I retraced the steps of my journey with a great peace in my heart. Here was an aspect of the Feminine that I had completely forgotten about, that perhaps I did not take seriously, because it wasn’t ‘strong.’ Yet in truth, there was an incredible strength, I discovered, in the purity of Her innocence.
You may notice that the photo I took of this Black Madonna is NOT the same statue as the Black Madonna in the blog where I’d found her first. Similar, but not the same. Another mystery never to be solved.
Courting the Ancient Feminine Part I: Greece
I recently was in Greece, on a honeymoon trip. We stayed for one night in a hotel near Athens that was (ostensibly) near the airport and (famously) near the ruins of an ancient Sanctuary of Artemis. I was pleased that I would have the time and opportunity to check out an ancient Greek temple. (I didn’t check out Wikipedia before I left, which would have been a good idea! )

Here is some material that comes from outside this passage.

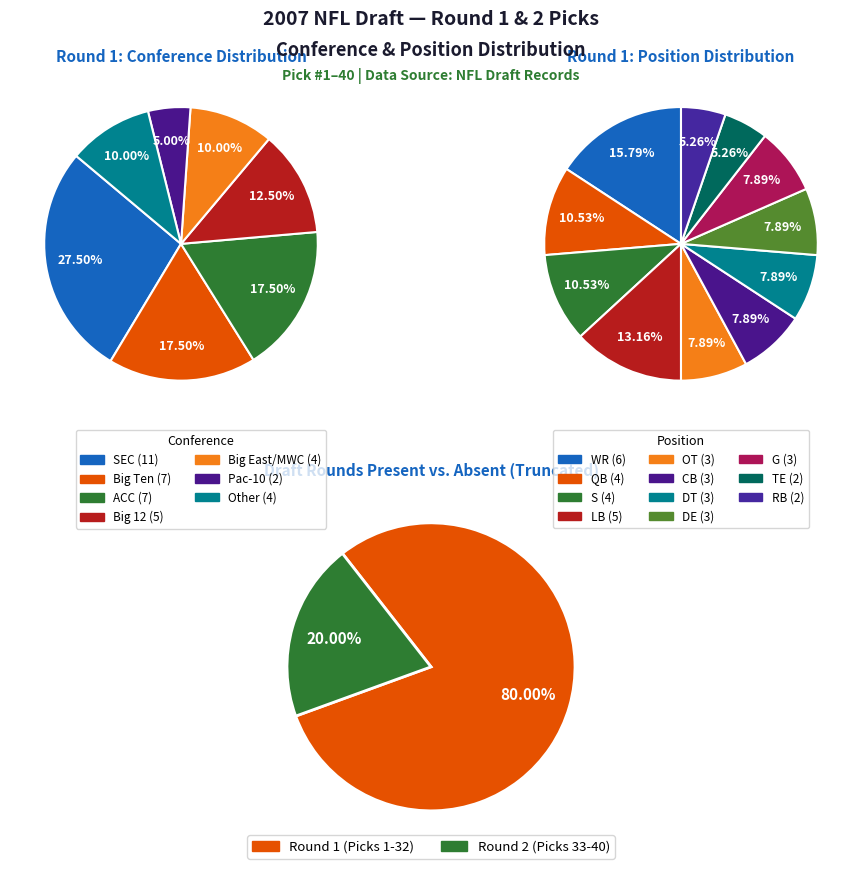

Does MAC account for over 50% of the chart?

No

Upon our arrival at the swank but deserted hotel near Athens, the lovely concierge told me that unfortunately, the Sanctuary of Artemis was closed for renovation, but the museum of the temple was open.
The next morning, when I had planned on visiting the temple, it was raining a light rain. I could have bagged it, but decided to go anyway. It was in walking distance and I was able to borrow a nice pink umbrella from the front desk, where the lovely concierge gave me directions to the temple, even though I couldn’t get in.
It was a beautiful walk, down a winding country road, in a light rain.
I followed the concierge’s walking directions until, around one bend, I could see a grove of larger trees that struck me as the place. A interpretive sign on the side of the road . . . in English, no less, let me know that this area was a wetlands, and sported a nice basic trail map. With that, I had enough information, and so took a left, on a wet and grassy trail that seemed to lead toward the grove of trees.
Indeed it soon did.
I found myself on the back side of the sanctuary grounds, with a rather permanent-looking chain link fence between me and the ruins. (I’m sure these renovation projects take years . . . )
I’d had a small premonition about what happened next.
Neat stacks of plastic-wrapped and numbered stone blocks, and a large pile of cement bags stood at the far end of the fence. I saw a workman moving the cement bags.
By now it had stopped raining, and the sun had come out.
I walked along the fenceline (took a photo) and the man saw me. Obviously I was very interested in the structure . . . he beckoned me over, opened a heavy iron gate at the very back, and let me in. He led me a little way toward the structure near the large trees, saying in broken English (better than my Greek) that I could only go "to here because of camera". Security camera.
I paid attention to what I felt in this place. From some inside place, this is what I sensed the place might have said to me:
“I am here. It matters to me not whether I’m being renovated. It matters to me not if you come visit me. I am about my own business.”
A strong, almost imperious Feminine energy. I liked this Artemis.
“Artemis was bathing in the woods when the hunter Actaeon stumbled across her, thus seeing her naked. He stopped and stared, amazed at her ravishing beauty. Discovering she had been seen, Artemis became angry and forbade Actaeon to speak. If he tried to speak, he would be changed into a stag, she warned. Upon hearing the call of his hunting party, he called out to them . . . and was immediately changed into a stag. He fled into the woods. Stopping briefly at a pond, Actaeon saw his reflection and moaned in fear, moments before the hounds of his own hunting party sprang upon him and tore him to pieces, as he raised his eyes to Mount Olympus.” —Wikipedia, with my edits.